We first noticed issues when we got a lot of MaxDepthExceeded exceptions in our runtime logs. My understanding of this code is that I have a large number of events that are all chained together (via the event.follows table column), and all of them are processed together using recursion, and the recursion depth of 20 will not handle more than 20 events.

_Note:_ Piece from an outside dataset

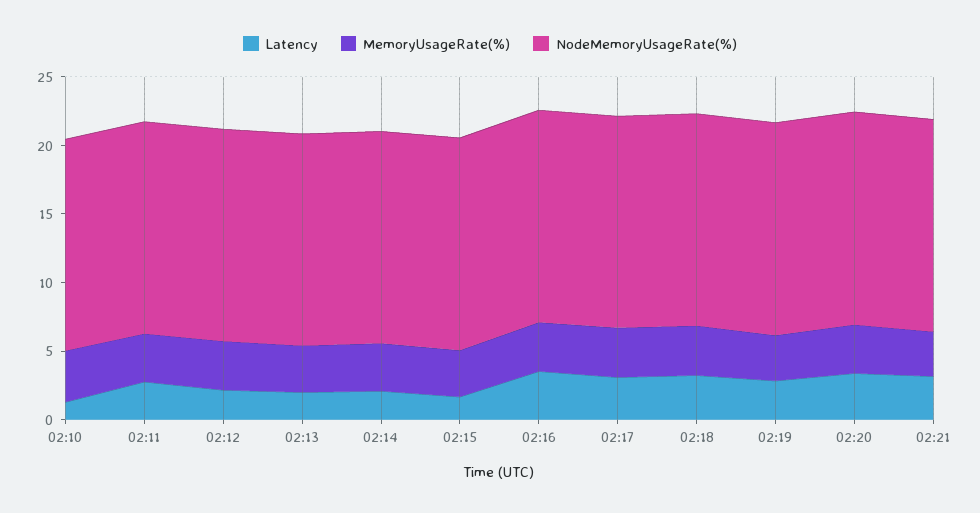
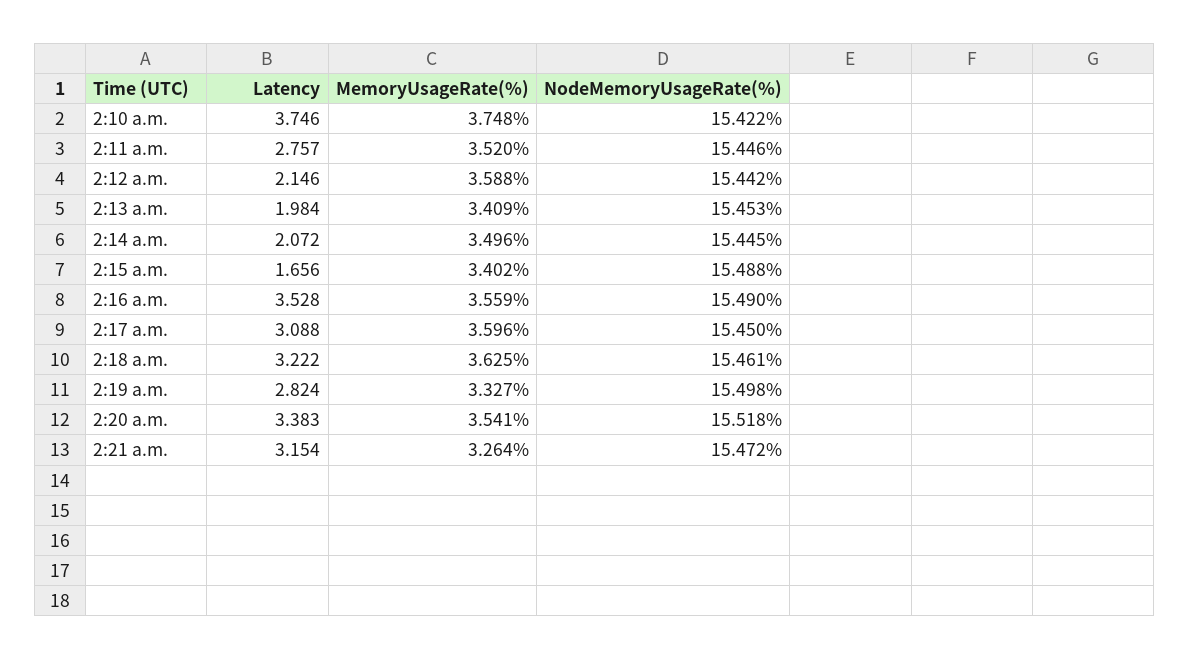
Latency, 02:10: 1 -> 3.746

stack trace ``` 18:23:16.905 | ERROR | prefect.server.events.ordering - Event 'prefect.flow-run.Cancelling' (d0c112b8-8f01-47fc-ac78-e65f4b1ff926) for 'prefect.flow-run.01afb912-3057-43d4-9200-0225e8d40198' has exceeded the maximum recursion depth of 20 NoneType: None 18:23:16.906 | ERROR | prefect.server.events.triggers - Error running periodic evaluation Traceback (most recent call last): File "/usr/local/lib/python3.12/site-packages/prefect/server/events/triggers.py", line 619, in evaluate_periodically await periodic_evaluation(pendulum.now("UTC")) File "/usr/local/lib/python3.12/site-packages/prefect/server/events/triggers.py", line 601, in periodic_evaluation await reactive_evaluation(event) File "/usr/local/lib/python3.12/site-packages/prefect/server/events/triggers.py", line 483, in reactive_evaluation async with AsyncExitStack() as stack: File "/usr/local/lib/python3.12/contextlib.py", line 754, in __aexit__ raise exc_details[1] File "/usr/local/lib/python3.12/contextlib.py", line 737, in __aexit__ cb_suppress = await cb(*exc_details) ^^^^^^^^^^^^^^^^^^^^^^ File "/usr/local/lib/python3.12/contextlib.py", line 217, in __aexit__ await anext(self.gen) ...repeated several times File "/usr/local/lib/python3.12/site-packages/prefect/server/events/ordering.py", line 201, in preceding_event_confirmed await handler(waiter, depth + 1) File "/usr/local/lib/python3.12/site-packages/prefect/server/events/triggers.py", line 485, in reactive_evaluation await stack.enter_async_context( File "/usr/local/lib/python3.12/contextlib.py", line 659, in enter_async_context result = await _enter(cm) ^^^^^^^^^^^^^^^^ File "/usr/local/lib/python3.12/contextlib.py", line 210, in __aenter__ return await anext(self.gen) ^^^^^^^^^^^^^^^^^^^^^ ... File "/usr/local/lib/python3.12/site-packages/prefect/server/events/ordering.py", line 176, in preceding_event_confirmed raise MaxDepthExceeded(event) prefect.server.events.ordering.MaxDepthExceeded: occurred=DateTime(2024, 9, 18, 18, 13, 35, 114994, tzinfo=Timezone('UTC')) event='prefect.flow-run.Cancelling' resource=Resource(root={'prefect.state-name': 'Cancelling', 'prefect.state-type': 'CANCELLING' ```

From there, I checked the database and noticed that one of my child flow deployments had over 191,000 state transition events on it. It's been broken for about 6 days and spewing out event table rows non-stop. (See row count on top left corner of screenshot.)

image

Ironically, the huge number of rows in this table is likely what caused the issue to be more easily reproducible, as I suspect that the race condition to be more pronounced when database queries are slow.

Possibly related

jameswu1991 commented 2 months ago

After some additional testing, I realized that my API server (in docker) was still on 3.0.0rc16. After upgrading to 3.0.2, the issue was no longer reproducible. After checking the patch notes, I think the most likely candidate for this is https://github.com/PrefectHQ/prefect/pull/15286 , which significantly reduced the amount of time it took to run the read query. This likely reduced the time gap between between reading as CANCELLING and writing as CANCELLING, and drastically reduced the probability for the race condition.

I still believe it's valuable to prevent the unnecessary state transition from CANCELLING to CANCELLING in cancellation_cleanup.py, to minimize unnecessary rows from accumulating in the event table.